As industries start spending more and more on IoT and the new technology becomes mainstream with billions of connected devices, concerns over IoT security will also rise. It will also boost spend on IoT security by such firms.
A new study from Juniper Research found that spending on IoT (Internet of Things) cyber security solutions is set to reach over $6 billion globally by 2023. It highlighted rapid growth, with spending by product and service providers (in consumer markets) and end-customers (in industrial and public services markets) to rise nearly 300% over the forecast period.
Juniper’s new research, The Internet of Things for Security Providers: Opportunities, Strategies & Forecasts 2018-2023, claimed that growing business risk and regulatory minimum standards would serve as key spending drivers.

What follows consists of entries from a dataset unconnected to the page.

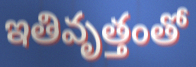
ఇతివృత్తంతోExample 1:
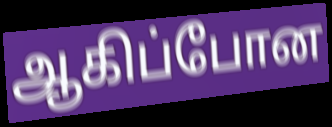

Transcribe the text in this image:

ஆகிப்போன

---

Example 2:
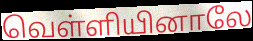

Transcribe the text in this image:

வெள்ளியினாலே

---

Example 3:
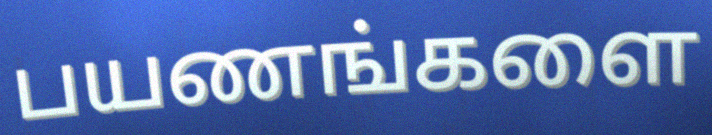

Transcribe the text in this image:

பயணங்களை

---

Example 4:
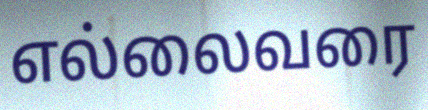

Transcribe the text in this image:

எல்லைவரை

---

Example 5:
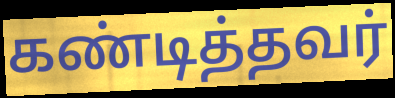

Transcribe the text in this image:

கண்டித்தவர்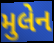
મુલેનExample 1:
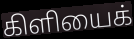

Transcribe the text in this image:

கிளியைக்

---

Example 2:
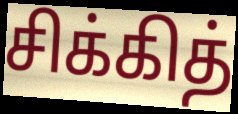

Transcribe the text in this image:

சிக்கித்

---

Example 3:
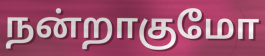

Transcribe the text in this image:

நன்றாகுமோ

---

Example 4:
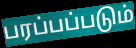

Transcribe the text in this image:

பரப்பப்படும்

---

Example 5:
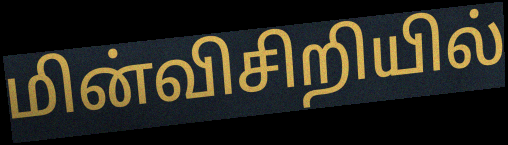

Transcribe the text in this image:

மின்விசிறியில்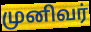
முனிவர்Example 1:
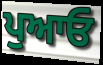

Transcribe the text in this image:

ਪੁਆਓ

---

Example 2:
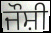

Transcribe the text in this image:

ਜੌਸ਼ੀ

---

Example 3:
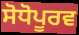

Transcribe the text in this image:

ਸੋਧੋਪੂਰਵ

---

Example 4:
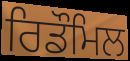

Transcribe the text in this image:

ਰਿਡੌਮਿਲ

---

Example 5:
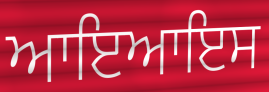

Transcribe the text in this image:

ਆਇਆਇਸ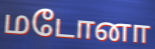
மடோனா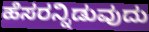
ಹೆಸರನ್ನಿಡುವುದು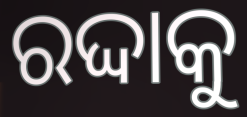
ରଦ୍ଦାକୁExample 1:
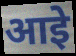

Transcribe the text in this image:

आइे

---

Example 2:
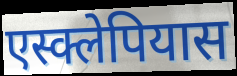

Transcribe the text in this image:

एस्क्लेपियास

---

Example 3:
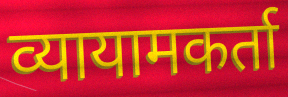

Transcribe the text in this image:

व्यायामकर्ता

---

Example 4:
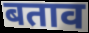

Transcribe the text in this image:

बताव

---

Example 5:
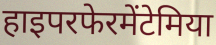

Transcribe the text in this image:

हाइपरफेरमेंटेमिया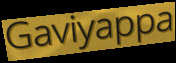
Gaviyappa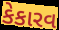
કેકારવ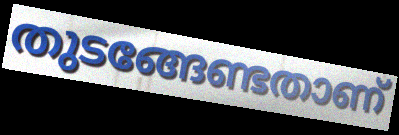
തുടങ്ങേണ്ടതാണ്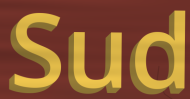
Sud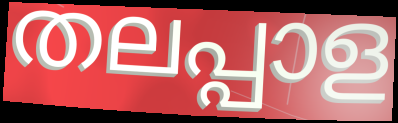
തലപ്പാള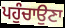
ਪਹੁੰਚਾਉਣਾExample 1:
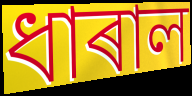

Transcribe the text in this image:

ধাৰাল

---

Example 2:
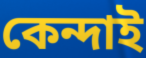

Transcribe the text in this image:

কেন্দাই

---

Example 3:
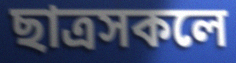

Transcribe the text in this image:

ছাত্ৰসকলে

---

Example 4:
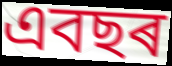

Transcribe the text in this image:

এবছৰ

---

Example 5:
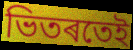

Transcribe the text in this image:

ভিতৰতেই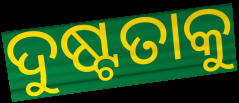
ଦୁଷ୍ଟତାକୁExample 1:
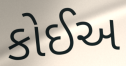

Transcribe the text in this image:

કોઈઅ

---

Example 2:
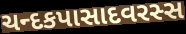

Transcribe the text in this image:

ચન્દકપાસાદવરસ્સ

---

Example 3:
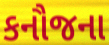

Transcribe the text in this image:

કનૌજના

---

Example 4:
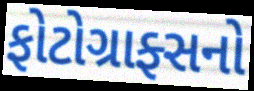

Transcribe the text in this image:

ફોટોગ્રાફ્સનો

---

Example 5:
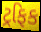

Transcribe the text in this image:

ટ્રફિક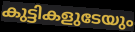
കുട്ടികളുടേയും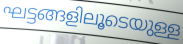
ഘട്ടങ്ങളിലൂടെയുള്ള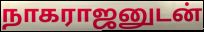
நாகராஜனுடன்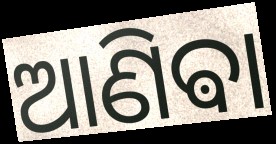
ଆଣିଵା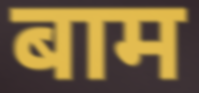
बाम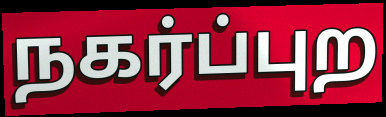
நகர்ப்புற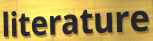
literature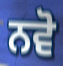
ਨਵੋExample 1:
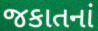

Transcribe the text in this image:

જકાતનાં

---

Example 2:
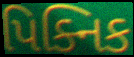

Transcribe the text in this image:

પિક્નિક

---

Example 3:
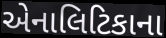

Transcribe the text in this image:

એનાલિટિકાના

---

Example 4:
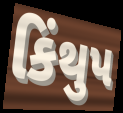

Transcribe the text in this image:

કિંથુપ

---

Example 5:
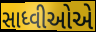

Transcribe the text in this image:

સાધ્વીઓએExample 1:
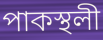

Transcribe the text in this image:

পাকস্থলী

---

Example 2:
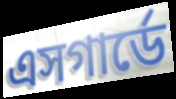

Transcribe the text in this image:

এসগার্ডে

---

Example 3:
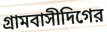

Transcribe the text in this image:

গ্রামবাসীদিগের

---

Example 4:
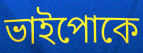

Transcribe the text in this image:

ভাইপোকে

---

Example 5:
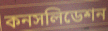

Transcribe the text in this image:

কনসলিডেশন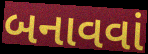
બનાવવાં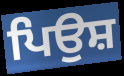
ਪਿਉਸ਼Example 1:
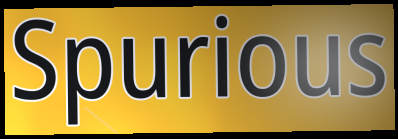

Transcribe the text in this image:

Spurious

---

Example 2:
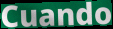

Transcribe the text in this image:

Cuando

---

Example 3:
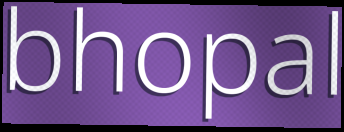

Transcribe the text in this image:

bhopal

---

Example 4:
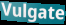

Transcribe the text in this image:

Vulgate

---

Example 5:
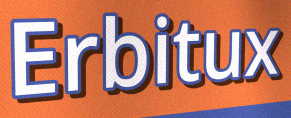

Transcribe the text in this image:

Erbitux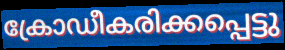
ക്രോഡീകരിക്കപ്പെട്ടുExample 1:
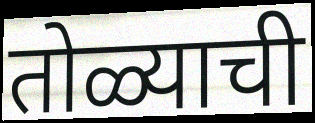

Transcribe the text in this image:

तोळ्याची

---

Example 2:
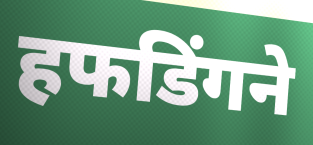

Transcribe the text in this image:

हफडिंगने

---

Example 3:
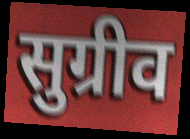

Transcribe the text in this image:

Juniper claimed that there are major differences in the way in which IoT business risk is perceived and perceptions on how regulation should be applied. It cited the home as an example of where poor long-term device support and little fear of ramifications in case of a breach would serve to keep spending low.
“The interconnected nature of the IoT means that even innocuous devices like the connected fridge can become a threat. Vendors see that risk as low, while little has been done from a regulatory perspective to protect consumers”, explained research author Steffen Sorrell.
As a result, the research firm forecasts that smart home IoT security spending would be less than 17% of the consumer market in 2023.
In contrast, the research identified glaring security issues in the smart energy market. However, it noted that strict minimum standards, such as those applied by Germany and the EU’s General Data Protection Regulation, would drive spending impetus, with IoT smart energy security spend reaching $1 billion annually in 2023.
The research forecasts that the rise of edge computing services to enable near-real-time IoT applications would present additional security challenges, which in turn will drive industry spend. It cited an increased attack surface as raising business risk. Meanwhile, the need to ensure data reliability would emphasise the need for lifecycle management and device security solutions.